» ASSIGNMENT
What you return should be the full listing, word for word, without a single image.

» PROVIDED DATA
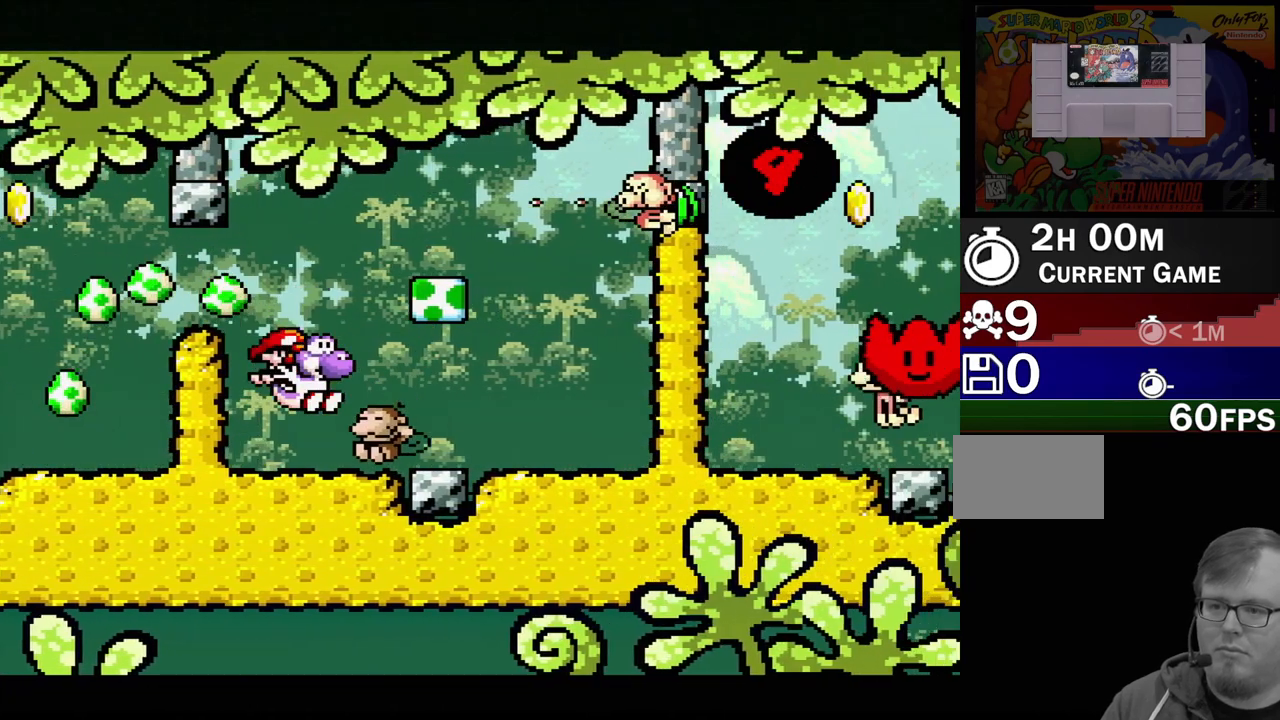
{"buttons": ["A"], "events": [[50, "DPAD_RIGHT", "up"], [317, "A", "down"]]}
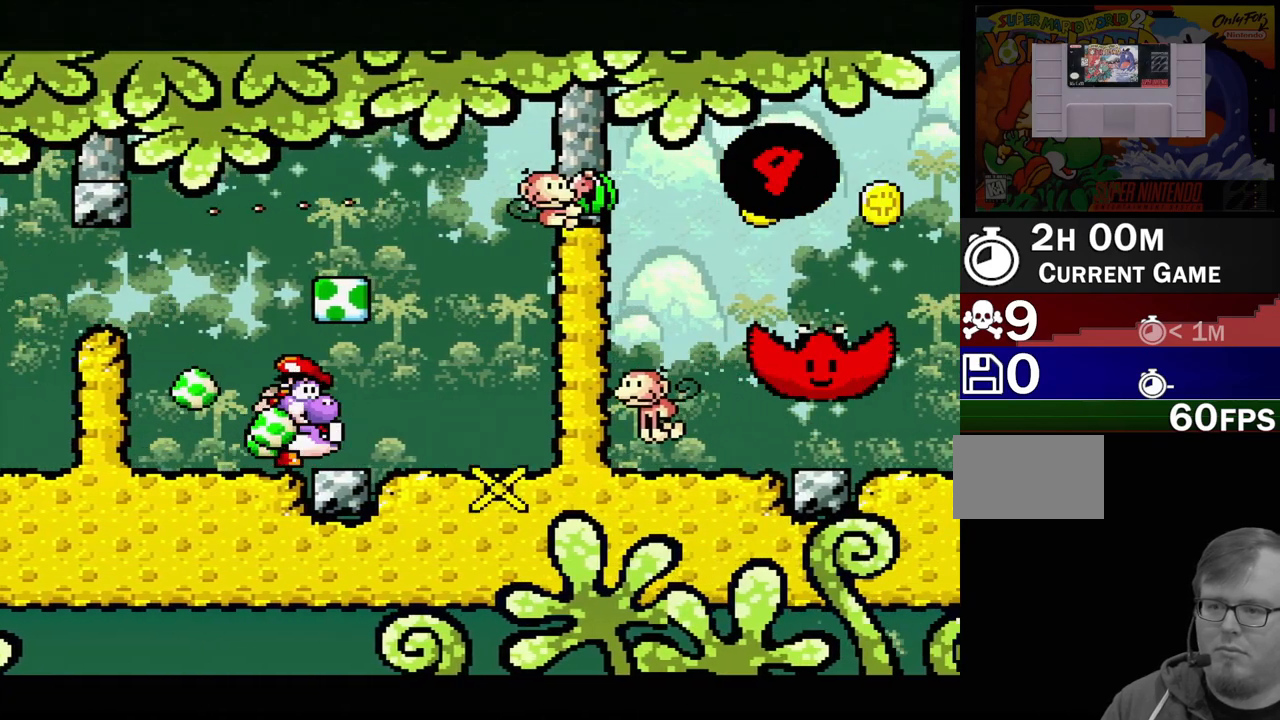
{"buttons": [], "events": [[50, "A", "up"], [100, "DPAD_RIGHT", "down"], [283, "DPAD_RIGHT", "up"]]}
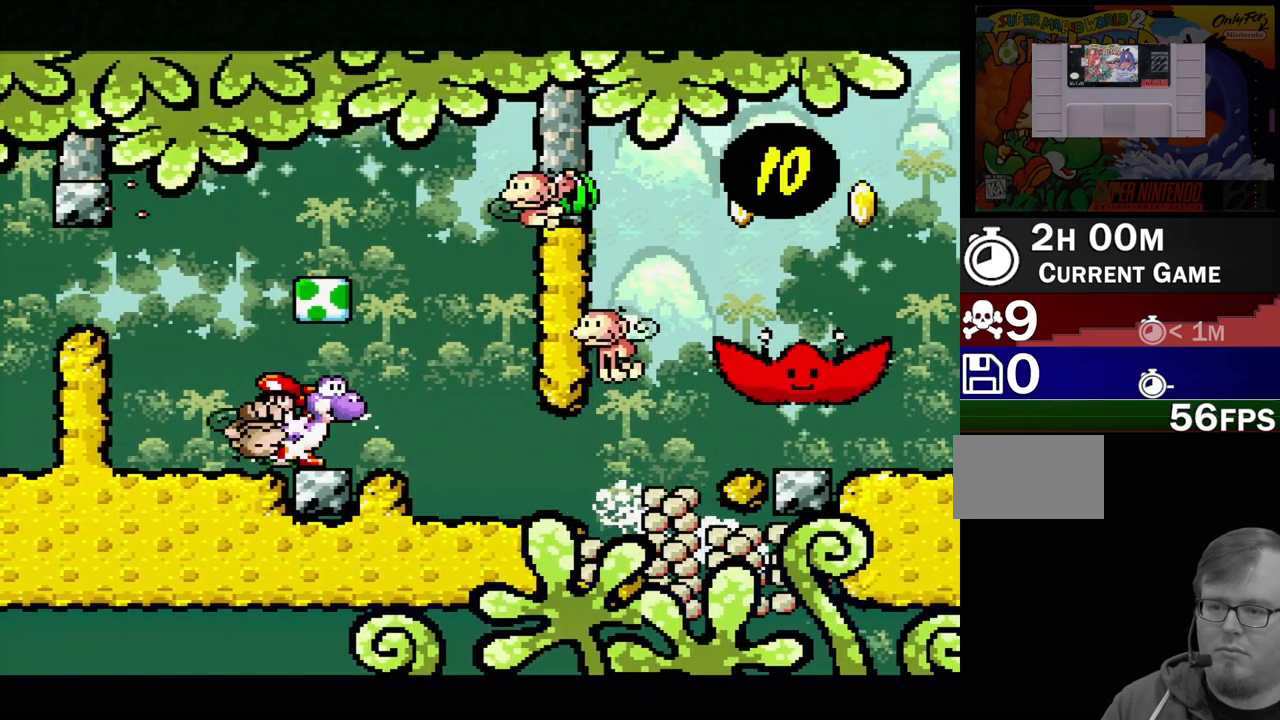
{"buttons": [], "events": [[50, "A", "down"], [500, "A", "up"]]}
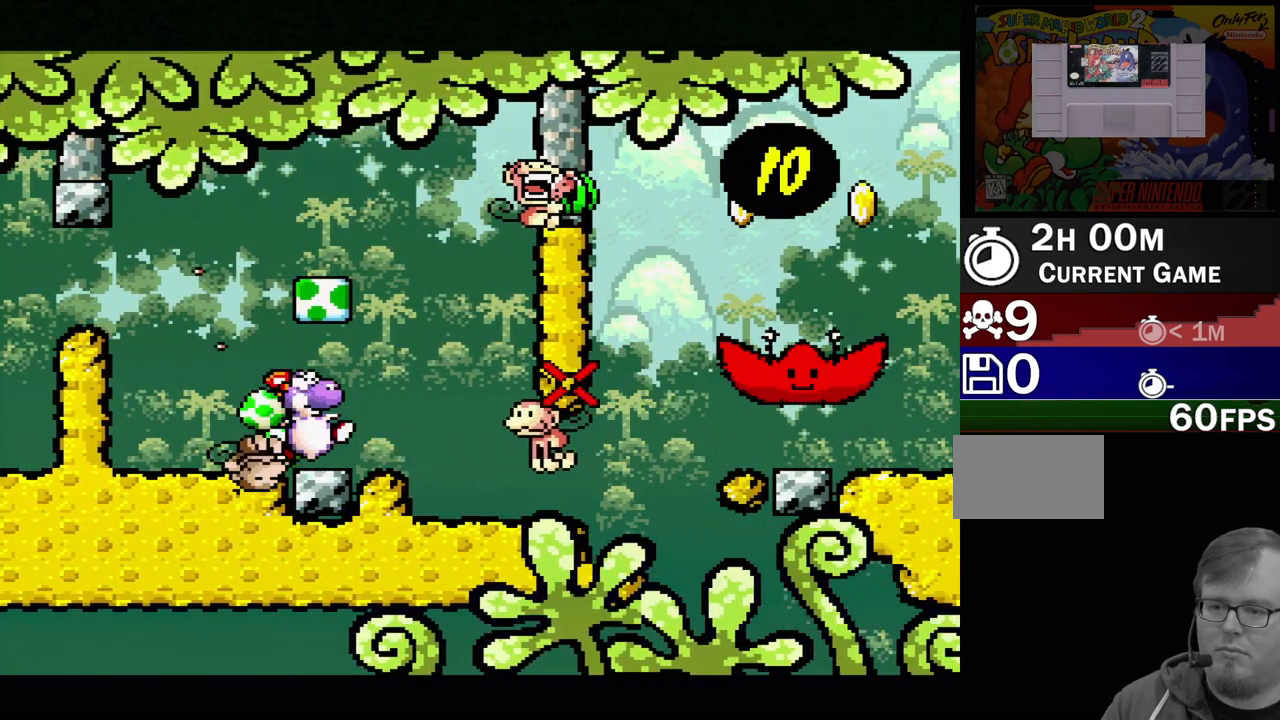
{"buttons": [], "events": [[67, "DPAD_RIGHT", "down"], [183, "DPAD_RIGHT", "up"]]}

» OUTPUT FOR THIS EXERCISE
{"buttons": ["A"], "events": [[50, "DPAD_RIGHT", "up"], [317, "A", "down"]]}
{"buttons": [], "events": [[50, "A", "up"], [100, "DPAD_RIGHT", "down"], [283, "DPAD_RIGHT", "up"]]}
{"buttons": [], "events": [[50, "A", "down"], [500, "A", "up"]]}
{"buttons": [], "events": [[67, "DPAD_RIGHT", "down"], [183, "DPAD_RIGHT", "up"]]}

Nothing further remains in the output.